What y’all think ‘gifted child’ discourse is saying: I used to be special and now I’m not and that makes me sad.
What ‘gifted child’ discourse is ACTUALLY saying: The way many educational systems treat children who’ve been identified as ‘gifted’ is actively harmful in that it a. obliges kids to give up socialising with their same-age peers in favour of constantly courting the approval of adult ‘mentors’ who mostly don’t give a shit about them, b. demands that they tie their entire identity to a set of standards that’s not merely unsustainable, but intentionally so, because its unstated purpose is to weed out the ‘unworthy’ rather than to provide useful goals for self-improvement, and c. denies them opportunities to learn useful life skills in favour of training them up in an excruciatingly narrow academic skill-set that’s basically useless outside of an institutional career path that the vast majority of them will never be allowed to pursue.

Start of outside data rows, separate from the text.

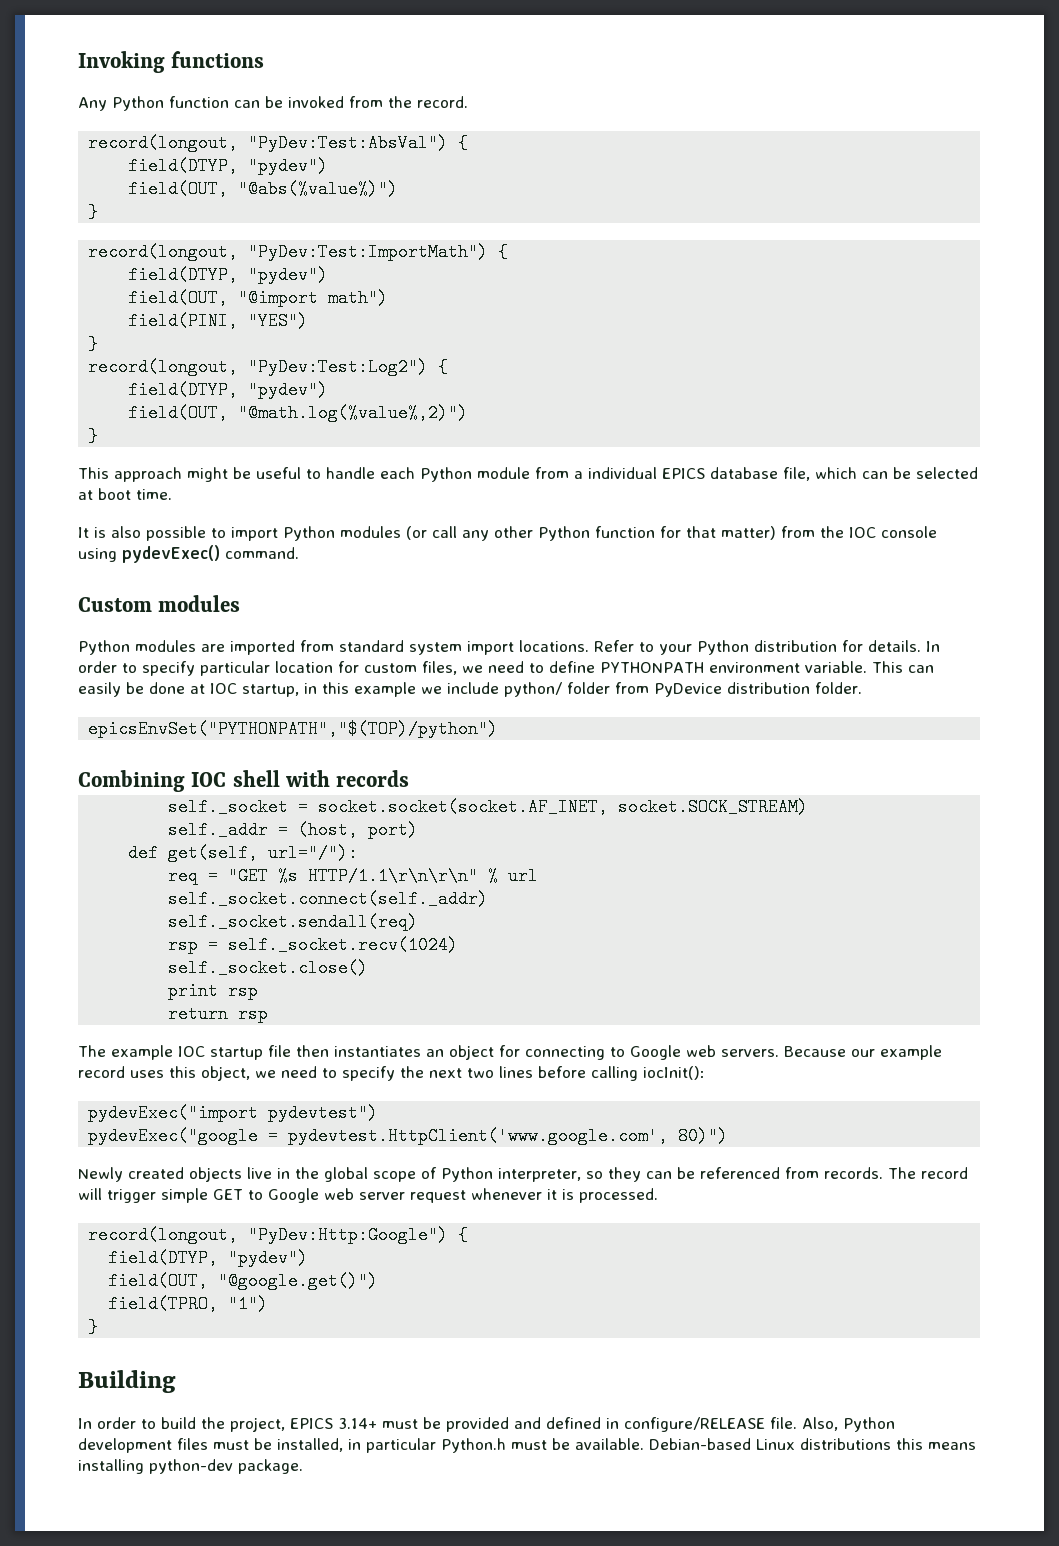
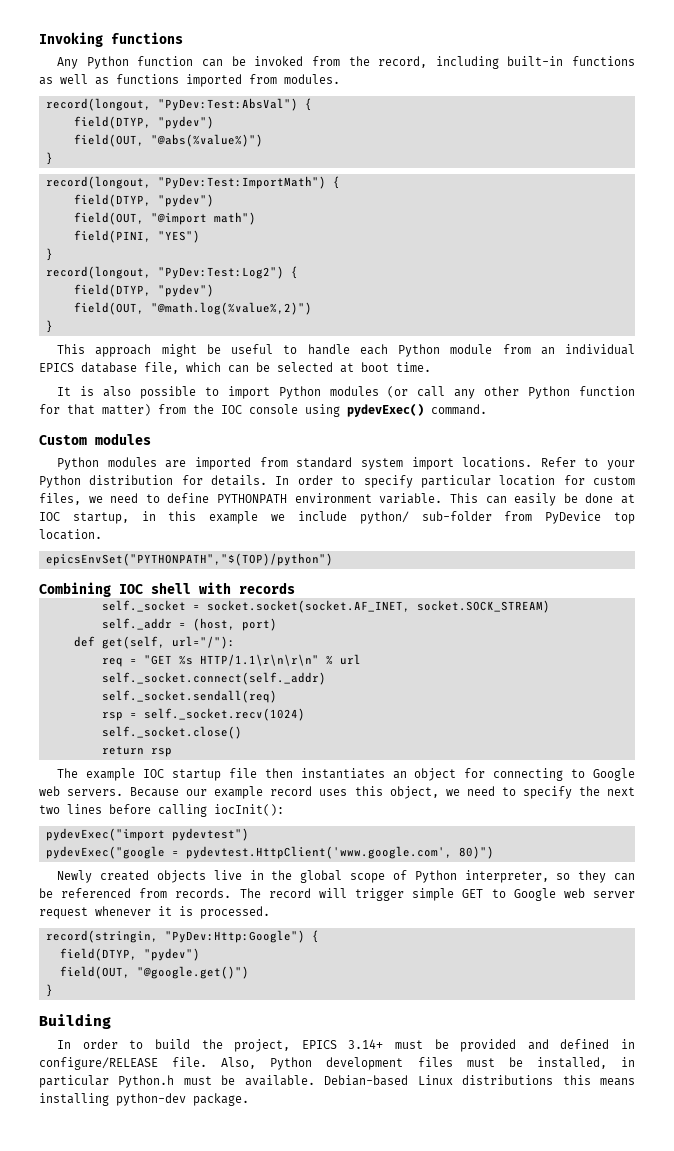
[417,96,468,108] record. -> [378,56,635,69] [39,74,340,87] record, including built-in functions as well as functions imported from modules.
[574,471,583,479] a -> [540,347,555,355] an
[567,682,610,694] folder -> [421,511,492,521] sub-folder
[727,682,862,694] distribution folder. -> [614,512,635,524] [39,529,102,540] top location.
[168,982,259,1000] // print rsp -> (242, 732) none
[88,1226,239,1244] record(longout, -> [45,930,158,943] record(stringin,
[108,1295,269,1313] // field(TPRO, "1") -> (249, 972) none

d. puts a target on their backs when they’re dealing with any adult that isn’t one of the aforementioned mentors. Do you know how many teachers I’ve run across who somehow feel threatened by “gifted” children? I’m not sure what their deal was, but there were adults that every gifted child knew they couldn’t trust in my school
e. Probably actively prevents some of these kids from being identified as on the autism spectrum, because the perception is that a kid who’s excelling in school can’t possibly be autistic, even though in my experience, about eight tenths of any class of “gifted” kids will be kids who exhibit many of the same behaviors – lack of ability to pick up social cues, interpreting conversations very literally, specialized interests, stimming, getting overstimmed very easily, etc. It’s just that the “gifted” population is often separated out from the so-called “normal” kids and therefore the lack of social skill is put down to that separation and the perceived higher intelligence, so we all end up thinking we’re either broken or weird instead of going “oh. There’s a name for the way I’ve been all my life.” Sure, there are “gifted” kids who are genuinely just isolated from their peers for the reasons mentioned above, but as a former gifted kid, I can tell you now that that’s not all of it.